#### ACTION ITEM A:
Which words or phrases appear in quotation marks in the piece about dinner at New World? List them all.

##### PAGE EXTRACT

I'd always been disappointed with New World's food, and gradually Gretchen and I had stopped going there. But tonight we sat down to a meal that turned out to be not only delicious, but entirely vegan as well. Ray, who has now been vegan himself for months, helpfully steering us clear of the dishes where hidden fish sauce might be lurking. I particularly liked the seitan "wings" (which come in three or four flavors; I went with the cajun). I wish I had a big basket of them to eat in front of a television. Unfortunately, they don't really seem to understand the finer points of french fry manufacturing, but part of the problem was that mine had gone soggy in something called "banana ketchup" (which proved just as unappetizing as it sounds).
At some point during the meal we were talking about dinner flatware sets, and how (as individual pieces are lost and replaced) it comes to be a hodge-podge. This gave me the opportunity to use the word "palimpsest," which isn't just one of my favorite-sounding words (to the extent that I know how to pronounce it), but it's also one of a handful of fundamental metaphors that can be mixed and matched to describe a wide variety of phenomena (another is natural selection, though that concept hasn't been encoded into single snappy Greek word).
One of the reasons people like New World has nothing to do with its food. It's a cozy environment, with walls painted in warm earthy oranges and a bar aglow with Christmas lights. It's the kind of place one wants to duck into on a savagely cold winter night.

##########
##### DATASET RECORDS

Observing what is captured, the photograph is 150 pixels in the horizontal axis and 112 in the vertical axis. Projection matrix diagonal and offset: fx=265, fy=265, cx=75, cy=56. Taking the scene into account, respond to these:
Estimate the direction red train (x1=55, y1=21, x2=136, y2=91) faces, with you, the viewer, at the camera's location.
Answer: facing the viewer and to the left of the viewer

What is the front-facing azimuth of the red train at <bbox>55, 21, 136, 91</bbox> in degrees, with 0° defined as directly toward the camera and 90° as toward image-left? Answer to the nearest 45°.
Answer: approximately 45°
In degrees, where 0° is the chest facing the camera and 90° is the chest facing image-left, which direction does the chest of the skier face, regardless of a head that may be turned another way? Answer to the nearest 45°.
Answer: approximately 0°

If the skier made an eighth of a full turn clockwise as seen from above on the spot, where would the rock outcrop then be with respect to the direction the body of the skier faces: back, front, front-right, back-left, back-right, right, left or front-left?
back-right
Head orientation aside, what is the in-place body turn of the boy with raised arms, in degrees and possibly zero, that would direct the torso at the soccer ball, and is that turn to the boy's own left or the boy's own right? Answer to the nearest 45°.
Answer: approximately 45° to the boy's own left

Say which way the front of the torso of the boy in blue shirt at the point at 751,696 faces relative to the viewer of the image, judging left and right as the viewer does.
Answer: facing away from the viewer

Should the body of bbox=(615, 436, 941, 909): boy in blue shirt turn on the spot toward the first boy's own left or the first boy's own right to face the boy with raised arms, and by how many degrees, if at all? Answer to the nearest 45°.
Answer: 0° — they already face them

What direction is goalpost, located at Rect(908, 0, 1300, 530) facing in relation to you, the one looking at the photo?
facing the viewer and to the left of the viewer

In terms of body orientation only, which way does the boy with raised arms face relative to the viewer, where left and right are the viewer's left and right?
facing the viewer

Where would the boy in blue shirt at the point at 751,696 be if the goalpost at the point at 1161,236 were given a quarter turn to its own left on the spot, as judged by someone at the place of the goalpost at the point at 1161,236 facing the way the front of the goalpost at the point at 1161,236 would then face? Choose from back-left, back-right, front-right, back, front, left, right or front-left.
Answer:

##########

#### ACTION ITEM B:
Repeat the records word for word, from their first line through the line containing "Answer: facing the".

#### TASK OUTPUT A:
"wings", "banana ketchup", "palimpsest"

#### TASK OUTPUT B:
Observing what is captured, the photograph is 150 pixels in the horizontal axis and 112 in the vertical axis. Projection matrix diagonal and offset: fx=265, fy=265, cx=75, cy=56. Taking the scene into account, respond to these:
Estimate the direction red train (x1=55, y1=21, x2=136, y2=91) faces, with you, the viewer, at the camera's location.
Answer: facing the viewer and to the left of the viewer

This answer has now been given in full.